What is expected => Pull out every line in the data that has the string "Углеводы" in it.

[Edit tracking data]
......
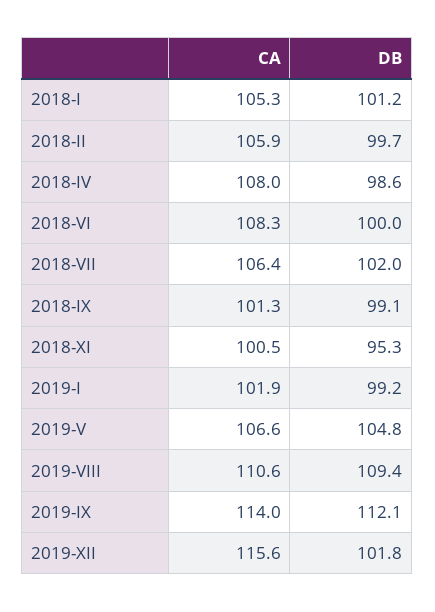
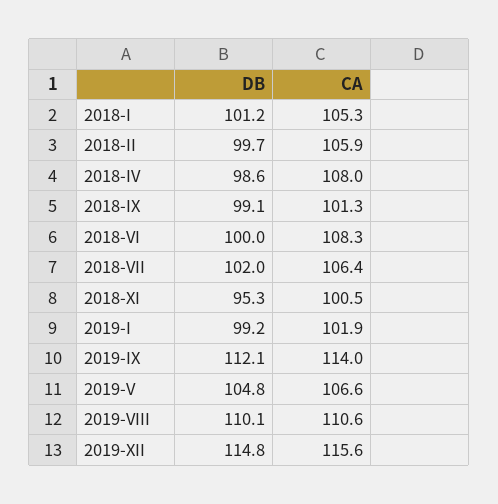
DB, 2019-VIII: 109.4 -> 110.1
DB, 2019-XII: 101.8 -> 114.8

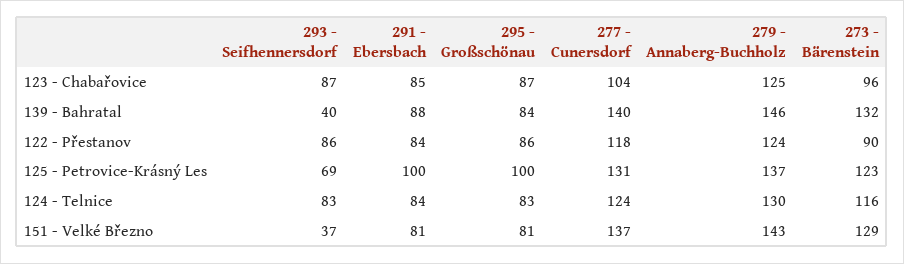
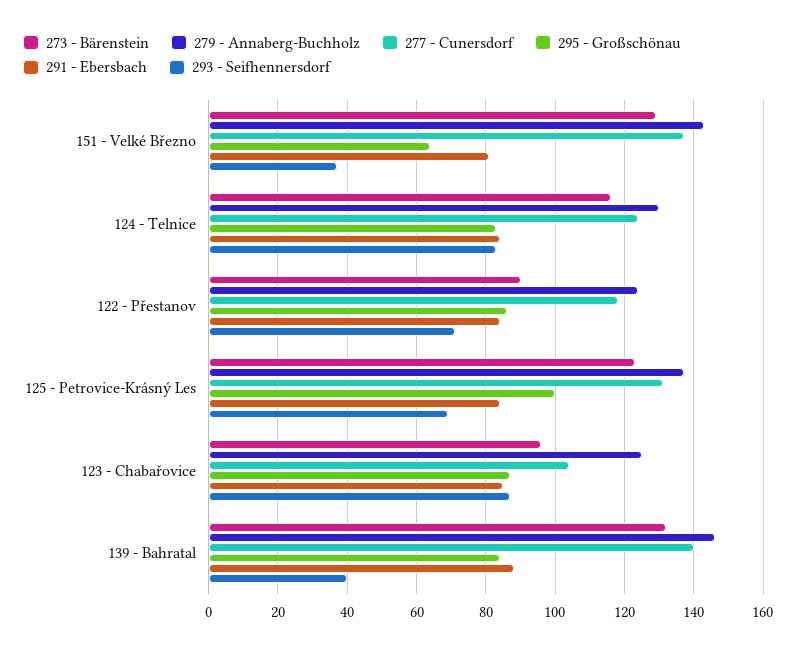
293 - Seifhennersdorf, 122 - Přestanov: 86 -> 70
291 - Ebersbach, 125 - Petrovice-Krásný Les: 100 -> 85
295 - Großschönau, 151 - Velké Březno: 81 -> 65

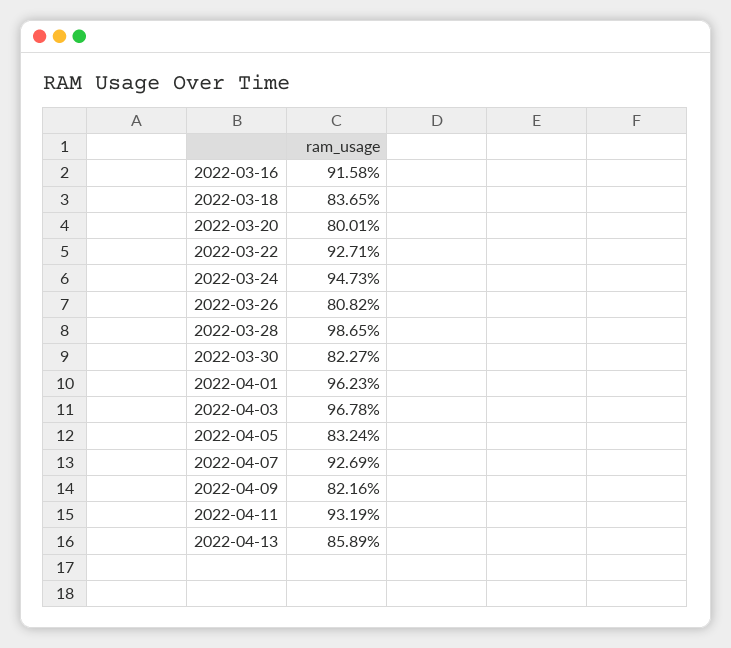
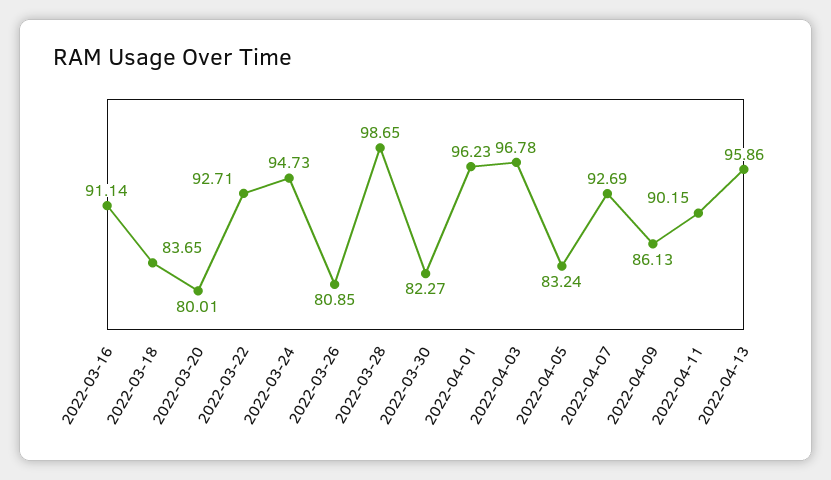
2022-03-16: 91.58 -> 91.14
2022-03-26: 80.82 -> 80.85
2022-04-09: 82.16 -> 86.13
2022-04-11: 93.19 -> 90.15
2022-04-13: 85.89 -> 95.86

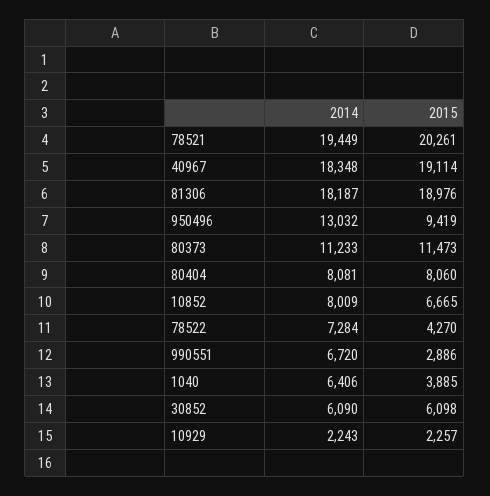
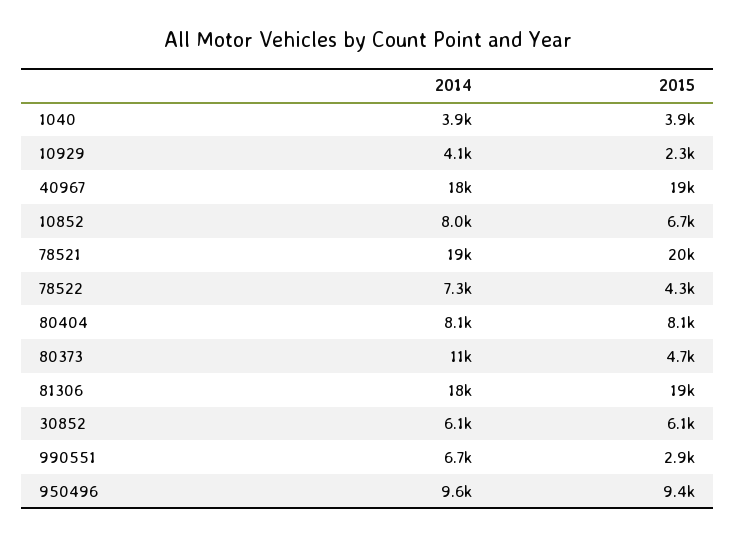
2014, 950496: 13032 -> 9600
2015, 80373: 11473 -> 4700
2014, 1040: 6406 -> 3900
2014, 10929: 2243 -> 4100

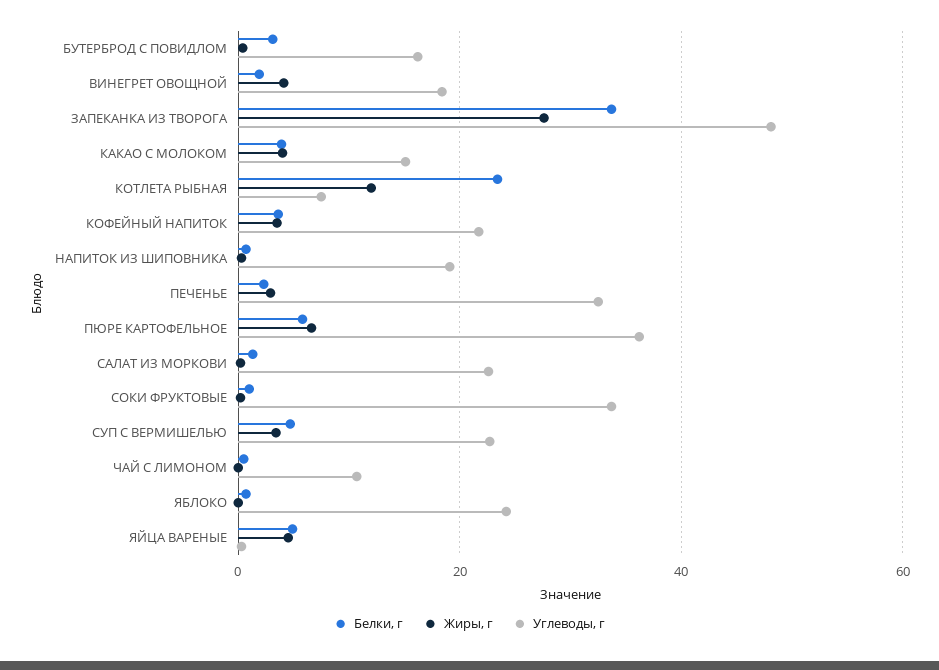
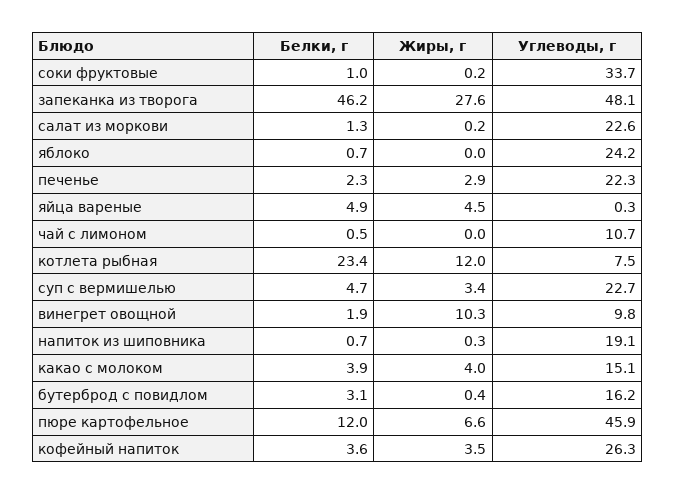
Жиры, г, ВИНЕГРЕТ ОВОЩНОЙ: 4 -> 10.3
Углеводы, г, ВИНЕГРЕТ ОВОЩНОЙ: 18 -> 9.8
Белки, г, ЗАПЕКАНКА ИЗ ТВОРОГА: 34 -> 46.2
Углеводы, г, КОФЕЙНЫЙ НАПИТОК: 22 -> 26.3
Углеводы, г, ПЕЧЕНЬЕ: 32 -> 22.3
Белки, г, ПЮРЕ КАРТОФЕЛЬНОЕ: 6 -> 12
Углеводы, г, ПЮРЕ КАРТОФЕЛЬНОЕ: 36 -> 45.9

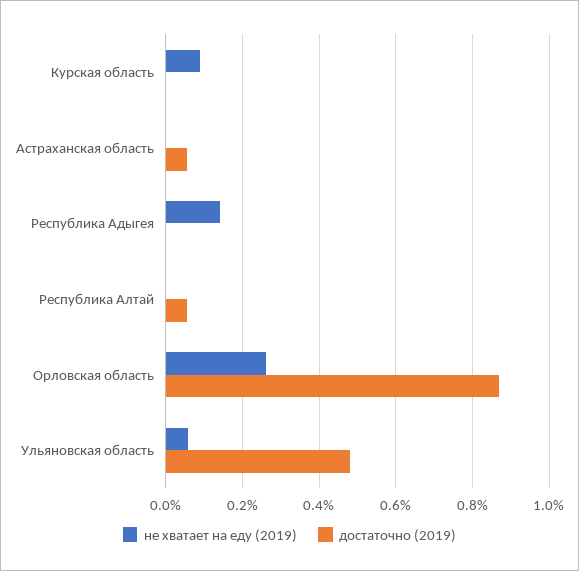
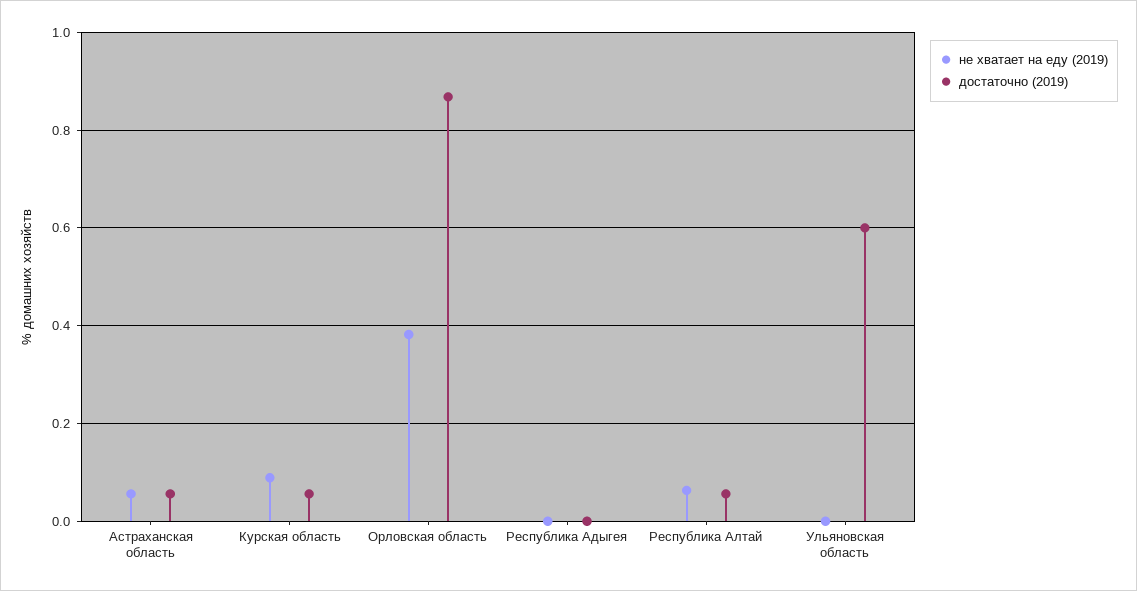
достаточно (2019), Курская область: 0 -> 0.06
не хватает на еду (2019), Астраханская область: 0 -> 0.06
не хватает на еду (2019), Республика Адыгея: 0.14 -> 0
не хватает на еду (2019), Республика Алтай: 0 -> 0.06
не хватает на еду (2019), Орловская область: 0.26 -> 0.38
не хватает на еду (2019), Ульяновская область: 0.06 -> 0
достаточно (2019), Ульяновская область: 0.48 -> 0.6

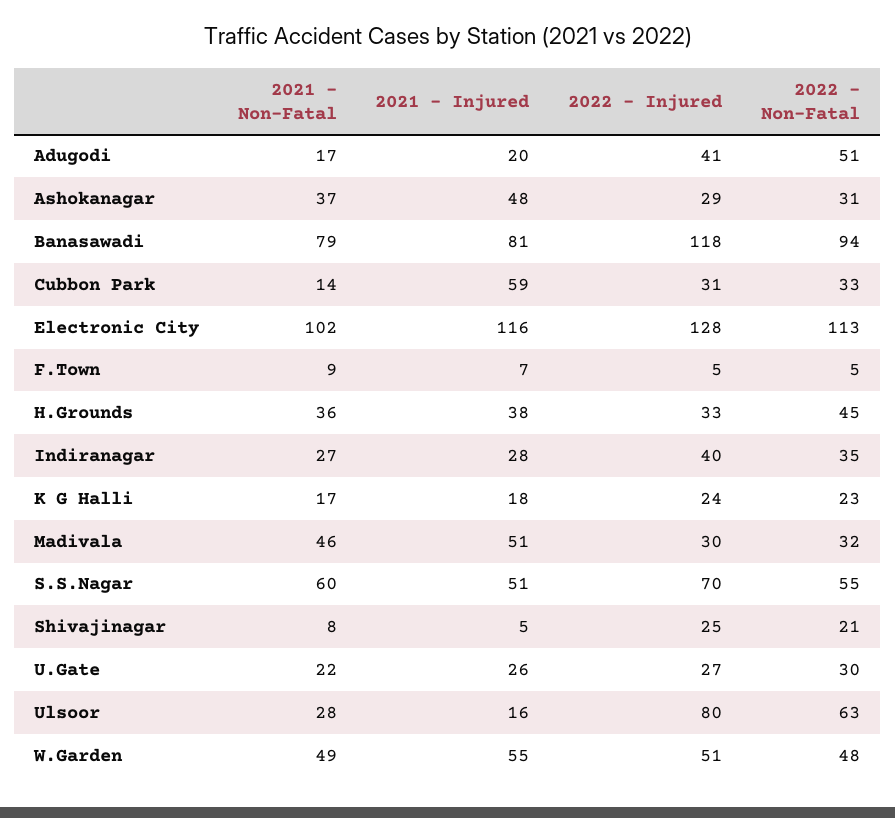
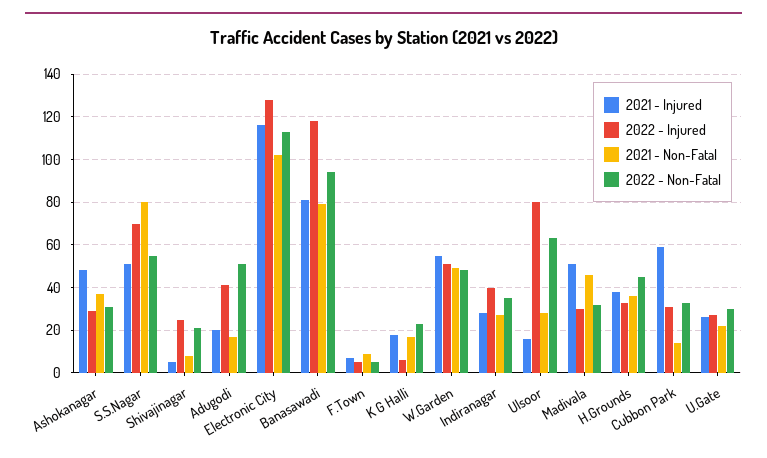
2022 - Injured, K G Halli: 24 -> 5
2021 - Non-Fatal, S.S.Nagar: 60 -> 80

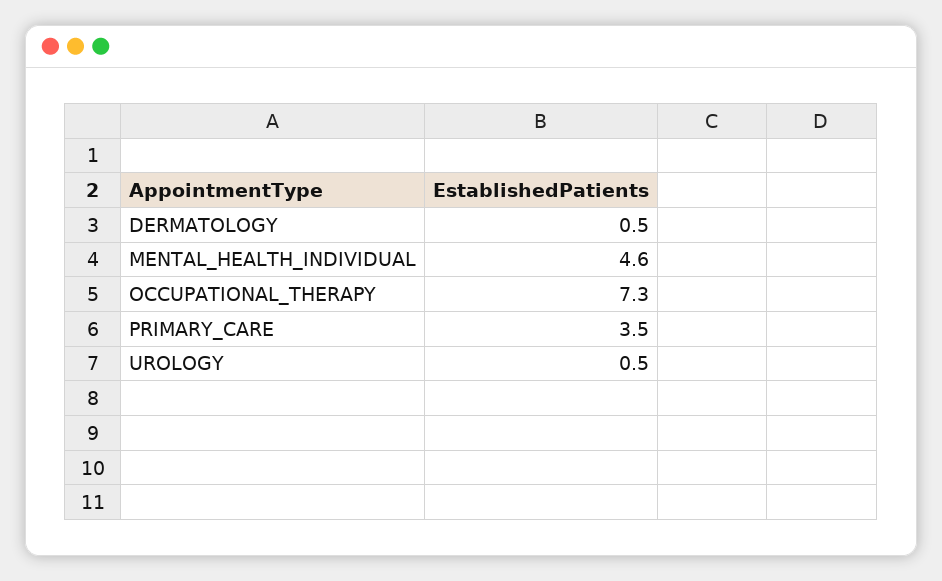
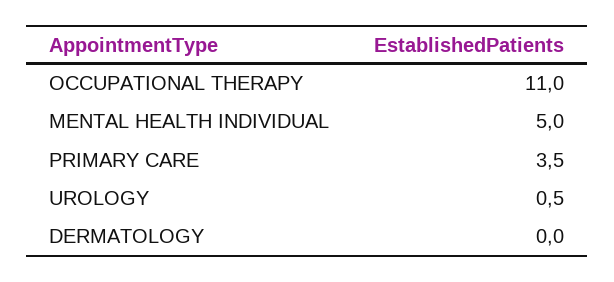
DERMATOLOGY: 0.5 -> 0
MENTAL_HEALTH_INDIVIDUAL: 4.6 -> 5
OCCUPATIONAL_THERAPY: 7.3 -> 11

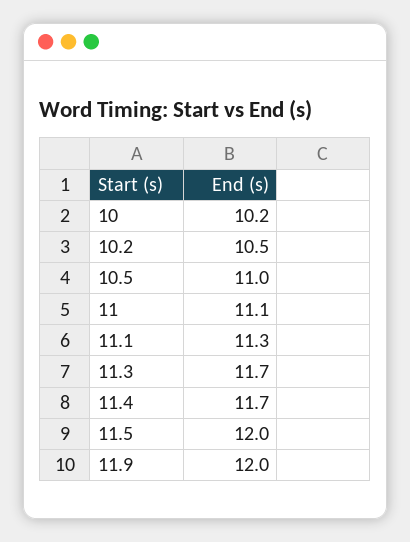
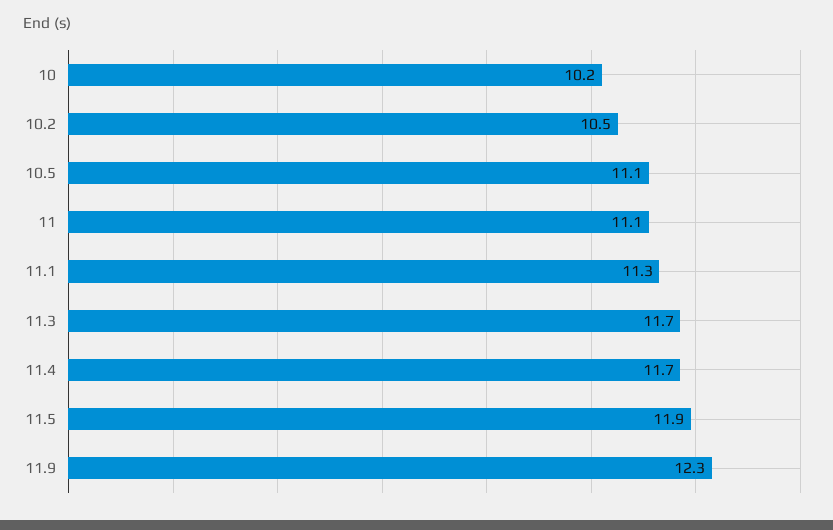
10.5: 11 -> 11.1
11.5: 12 -> 11.9
11.9: 12 -> 12.3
......
Reply to the exercise =>
Углеводы, г, ВИНЕГРЕТ ОВОЩНОЙ: 18 -> 9.8
Углеводы, г, КОФЕЙНЫЙ НАПИТОК: 22 -> 26.3
Углеводы, г, ПЕЧЕНЬЕ: 32 -> 22.3
Углеводы, г, ПЮРЕ КАРТОФЕЛЬНОЕ: 36 -> 45.9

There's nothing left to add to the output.